Quality Resource Nurse: Improving Quality and Safety to Influence Patient Outcomes and Nurse Satisfaction

Thursday, March 10, 2016: 3:40 PM
Coronado K (Coronado Springs Resort)
Rebecca J Franklin, BSN, RN, CPN , Cook Children's Medical Center, Fort Worth, TX
Ashley Kovacev, BSN, RN, CPN , Cook Children's Medical Center, Fort Worth, TX

Handout (152.2 kB)

Purpose:
Extended work hours and excessive job demands adversely influence patient care quality and outcomes. As a result, direct care nurses report frustration and dissatisfaction. Little is found in literature related to supportive strategies for delivery of quality care in a demanding work environment.

Relevance/Significance:
Thousands of patients die yearly from preventable safety events. With the risk of lost reimbursement from hospital-acquired conditions (HAC), healthcare organizations collaborated to adopt standardized bundles of care. Compliance with HAC bundles falls to frontline nurses who must maintain and perform in work environments conducive to safe quality care. The purpose of this project was to examine the influence of a quality resource nurse on quality initiatives and nurse satisfaction scores.

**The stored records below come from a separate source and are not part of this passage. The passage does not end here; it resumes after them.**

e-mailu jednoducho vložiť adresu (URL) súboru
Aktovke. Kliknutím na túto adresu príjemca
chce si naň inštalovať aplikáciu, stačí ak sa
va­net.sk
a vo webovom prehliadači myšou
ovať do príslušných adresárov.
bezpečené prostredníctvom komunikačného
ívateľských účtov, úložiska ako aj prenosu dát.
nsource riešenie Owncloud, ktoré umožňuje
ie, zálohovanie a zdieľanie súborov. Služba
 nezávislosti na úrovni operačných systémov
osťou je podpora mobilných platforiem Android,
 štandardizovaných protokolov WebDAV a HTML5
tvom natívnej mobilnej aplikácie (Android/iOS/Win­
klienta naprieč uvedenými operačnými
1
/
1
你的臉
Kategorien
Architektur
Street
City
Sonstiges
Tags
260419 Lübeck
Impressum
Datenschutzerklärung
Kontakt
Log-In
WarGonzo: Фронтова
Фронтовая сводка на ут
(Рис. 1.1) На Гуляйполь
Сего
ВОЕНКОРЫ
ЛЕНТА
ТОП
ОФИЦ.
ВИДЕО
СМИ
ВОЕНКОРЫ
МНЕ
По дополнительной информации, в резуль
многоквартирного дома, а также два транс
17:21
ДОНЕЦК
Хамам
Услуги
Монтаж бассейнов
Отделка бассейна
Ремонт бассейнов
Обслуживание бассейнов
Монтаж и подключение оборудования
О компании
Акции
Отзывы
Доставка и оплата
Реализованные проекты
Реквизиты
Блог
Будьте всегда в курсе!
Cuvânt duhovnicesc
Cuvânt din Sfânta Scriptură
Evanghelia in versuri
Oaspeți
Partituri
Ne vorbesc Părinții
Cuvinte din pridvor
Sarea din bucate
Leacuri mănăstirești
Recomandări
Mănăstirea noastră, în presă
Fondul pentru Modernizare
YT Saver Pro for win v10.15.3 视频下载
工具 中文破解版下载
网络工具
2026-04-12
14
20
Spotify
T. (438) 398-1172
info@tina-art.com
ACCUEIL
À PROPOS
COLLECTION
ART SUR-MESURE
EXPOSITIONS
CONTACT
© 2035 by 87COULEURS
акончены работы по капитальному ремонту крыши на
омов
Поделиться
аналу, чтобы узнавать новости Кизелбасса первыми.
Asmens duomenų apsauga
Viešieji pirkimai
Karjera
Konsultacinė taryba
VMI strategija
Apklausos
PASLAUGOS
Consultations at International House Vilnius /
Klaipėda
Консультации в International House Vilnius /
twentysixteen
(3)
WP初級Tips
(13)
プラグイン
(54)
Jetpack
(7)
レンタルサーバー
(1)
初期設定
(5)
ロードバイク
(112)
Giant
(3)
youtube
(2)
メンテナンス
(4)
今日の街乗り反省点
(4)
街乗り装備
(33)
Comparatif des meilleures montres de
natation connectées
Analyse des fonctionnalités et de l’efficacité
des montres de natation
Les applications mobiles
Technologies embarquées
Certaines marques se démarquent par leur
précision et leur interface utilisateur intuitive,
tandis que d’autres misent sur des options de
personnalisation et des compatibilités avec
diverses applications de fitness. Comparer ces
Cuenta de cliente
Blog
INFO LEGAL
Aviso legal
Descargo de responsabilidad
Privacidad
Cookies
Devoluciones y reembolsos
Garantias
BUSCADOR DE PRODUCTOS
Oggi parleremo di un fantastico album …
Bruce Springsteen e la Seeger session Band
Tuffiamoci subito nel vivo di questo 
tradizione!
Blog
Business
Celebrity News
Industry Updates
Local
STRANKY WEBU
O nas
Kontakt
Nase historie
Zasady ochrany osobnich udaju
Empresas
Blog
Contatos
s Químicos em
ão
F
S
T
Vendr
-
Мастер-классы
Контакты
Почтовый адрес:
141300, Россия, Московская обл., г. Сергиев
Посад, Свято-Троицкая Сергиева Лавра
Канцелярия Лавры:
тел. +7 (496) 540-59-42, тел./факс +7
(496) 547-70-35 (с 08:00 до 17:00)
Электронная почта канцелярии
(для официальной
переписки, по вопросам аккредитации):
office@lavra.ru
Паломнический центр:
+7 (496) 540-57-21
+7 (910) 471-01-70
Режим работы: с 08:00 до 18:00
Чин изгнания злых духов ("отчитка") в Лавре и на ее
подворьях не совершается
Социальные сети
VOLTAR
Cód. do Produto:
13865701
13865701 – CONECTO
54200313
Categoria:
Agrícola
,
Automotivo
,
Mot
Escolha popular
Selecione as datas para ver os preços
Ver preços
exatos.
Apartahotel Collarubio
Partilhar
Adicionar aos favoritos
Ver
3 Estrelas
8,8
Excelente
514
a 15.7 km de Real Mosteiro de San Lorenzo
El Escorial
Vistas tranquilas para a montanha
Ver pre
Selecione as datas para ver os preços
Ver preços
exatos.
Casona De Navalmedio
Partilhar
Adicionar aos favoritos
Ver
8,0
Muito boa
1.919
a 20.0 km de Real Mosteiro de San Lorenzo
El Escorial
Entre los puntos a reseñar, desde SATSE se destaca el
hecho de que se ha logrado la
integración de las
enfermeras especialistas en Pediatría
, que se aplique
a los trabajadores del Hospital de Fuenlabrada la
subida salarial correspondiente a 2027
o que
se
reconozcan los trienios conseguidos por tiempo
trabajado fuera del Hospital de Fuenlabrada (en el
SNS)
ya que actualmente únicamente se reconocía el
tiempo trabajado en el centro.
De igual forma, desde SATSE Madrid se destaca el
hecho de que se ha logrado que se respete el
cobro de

Strategy and Implementation:
The strategy was to improve the nursing work environment in light of new budget constraints. Rather than requesting additional nursing hours, two nurse managers, on a pediatric specialty unit, chose to compensate for the addition of a quality resource nurse by staffing the unit for twelve hours weekly. During this trial period, the quality resource nurse devoted two half shifts a week to quality benchmark audits and face-to-face bedside clinical education. This innovative staffing model created no additional unit costs. Three goals of the quality resource nurse implementation were: (1) improvement in patient care and outcomes, (2) enhancement of the level of frontline nurse comfort in caring for complex patients despite increased job demands, and (3) an opportunity for an experienced nurse to expand her professional role on the unit. Anticipated by-products of this endeavor were that nurse managers could conduct more frequent staff rounding and respond timelier to staff needs.

Evaluation:
With the first three months, improvements in central line care, pain assessment and reassessment, home medication reconciliation, staffing acuity, and compliance with medical center policies have been documented. The quality resource nurse has reported increased personal satisfaction with the additional responsibility; bedside nurses are appreciative of the timely feedback she is able to provide.

Implications for Practice:
Initial results are very promising; the next goal is to conduct quantitative research measuring the impact of a quality resource nurse on patients, work environment, and frontline nurses. The nurse managers will also explore alternative staffing models allowing expansion of the quality nurse role.